A dozen high-powered attorneys are beginning to wage a pitched legal battle in federal court involving Gov. Susana Martinez and her most outspoken critics. To the casual observer, the lawsuit might appear unrelated to the state’s highest elected official. Its plaintiffs are two former state workers and two others and its defendants are behind-the-scenes politicos. But the civil filing is the next chapter in an email scandal that rocked the Martinez administration and sent her first campaign manager to federal prison.


It's one of the richest counties in the USA thanks to the federal funds flowing into Los Alamos Labs, but that doesn't mean the Great Bear is passing it by:

Chief Financial Officer Steven Lynne presented the Los Alamos County Council with grim news. Gross receipts tax revenue is projected to be $3.6 million lower than expected in FY 2015 and $2.1 million lower in FY 2016.  The change is largely due to lower than anticipated spending and tax rates for Los Alamos National Laboratory. According to Lynne, LANL spending bottomed out at a figure lower than anticipated and the spending recovery after the government shutdown has been slower than projected.The lab has also refined its tax management policies so it is paying less tax. 

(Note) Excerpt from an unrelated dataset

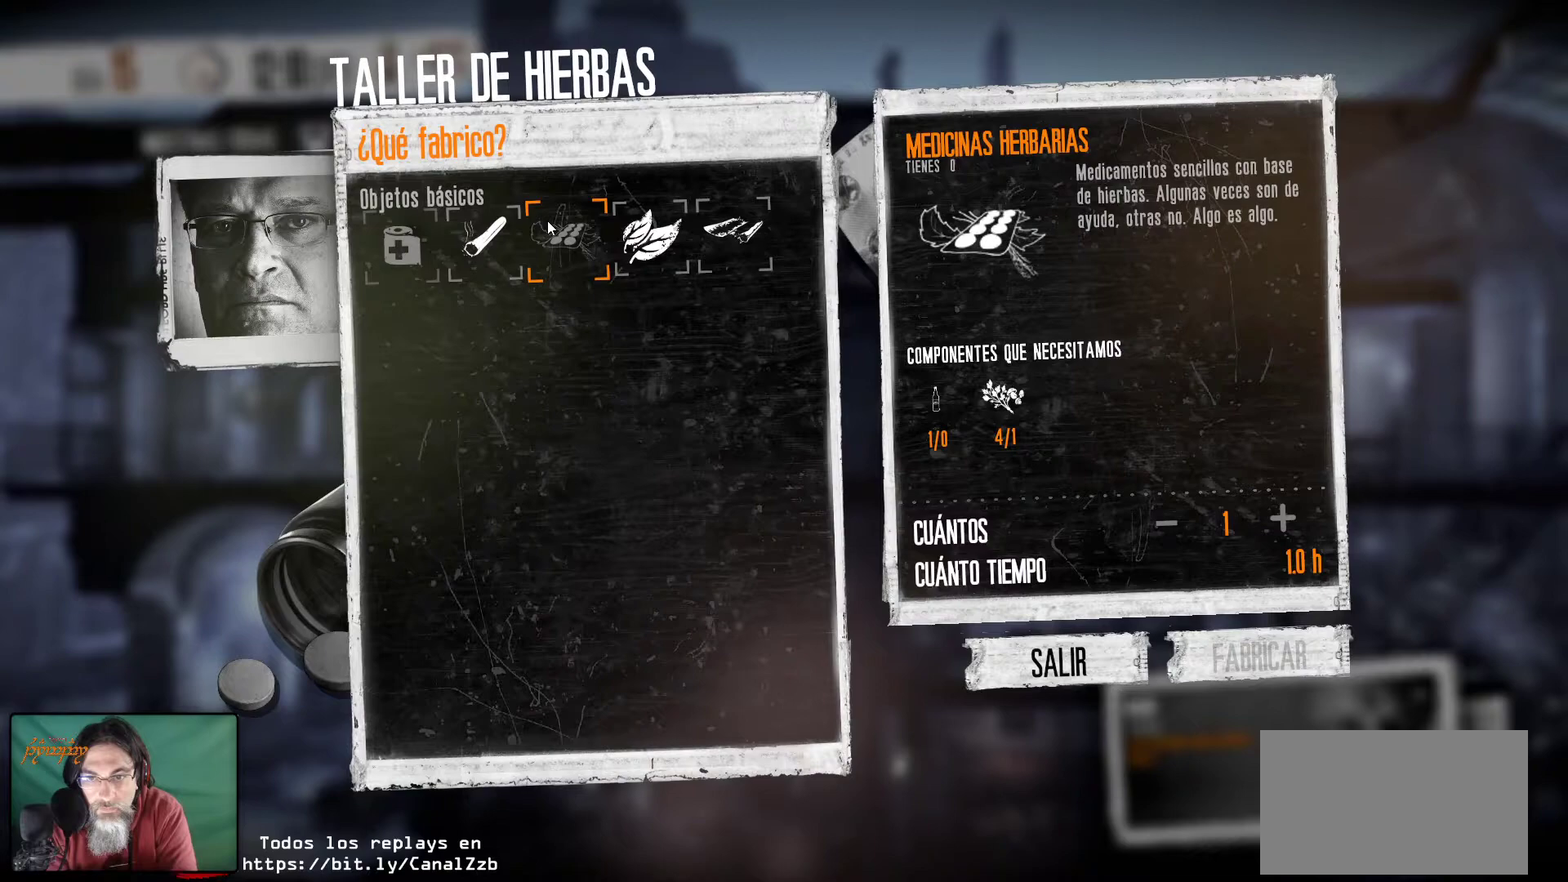
{"keys": [], "mouse": [], "mouse_move": "still", "events": []}
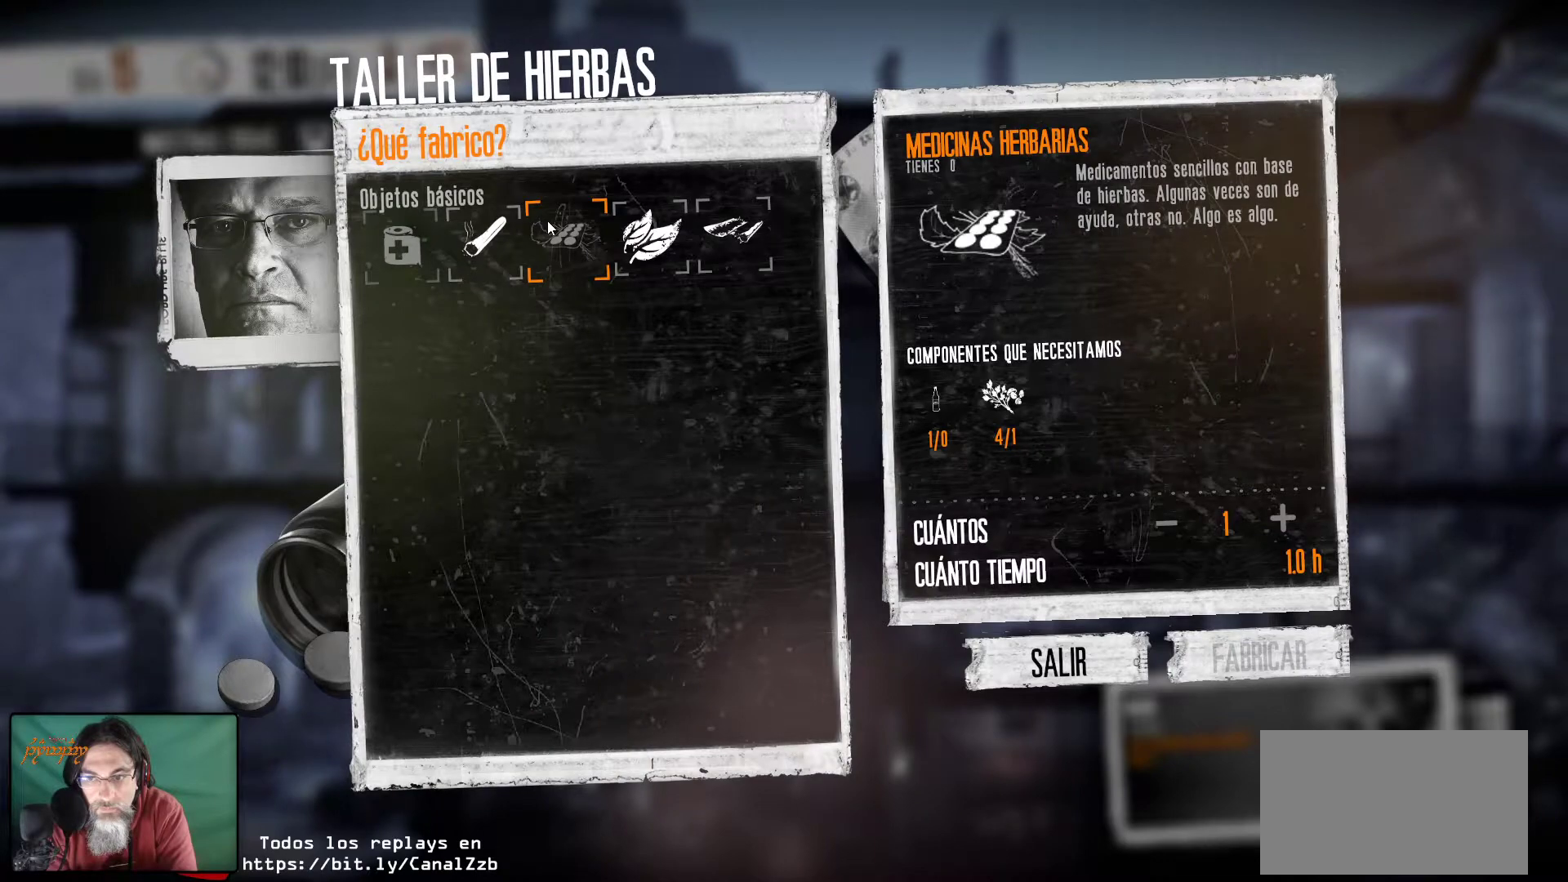
{"keys": [], "mouse": [], "mouse_move": "still", "events": []}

Karl Mofffat of White Rock, NM writes of the APD crisis:

Regarding police shootings and the fight between APD and the District Attorney, where do our state lawmakers stand? For instance shouldn't we be talking about a possible state law governing the policy and procedures by which these kind of cases are handled? Should there be a special prosecutor automatically assigned to oversee them? Should the public defender's office be involved, the law enforcement academy or state attorney general? Should these cases automatically be going before a judge for an open hearing so the public can see and hear evidence in these cases? Because many people right now don't seem to trust the current legal system. And whether that's because of a lack of transparency, accountability or immunity from the kind of political chicanery we're seeing in Albuquerque, it obviously needs to be addressed and our state lawmakers should be weighing in on it.

There has been a bill introduced in Santa Fe that would turn over the investigations of police shootings to the state attorney general. Bernalillo County DA Kari Brandenburg says she supports the measure,


Terrie Q. Sayre
KKOB-AM radio talk show host Terrie Q. Sayre has died. Friends say she had been suffering from the flu for a month.

Sayre held forth behind the microphone on weekend mornings from 7 to 10 at the conservative talk outlet and had been doing so for some 8 years.

She served as program director, news director and news anchor for radio stations in Nevada before coming to ABQ. She was also a well-known animal rights activist.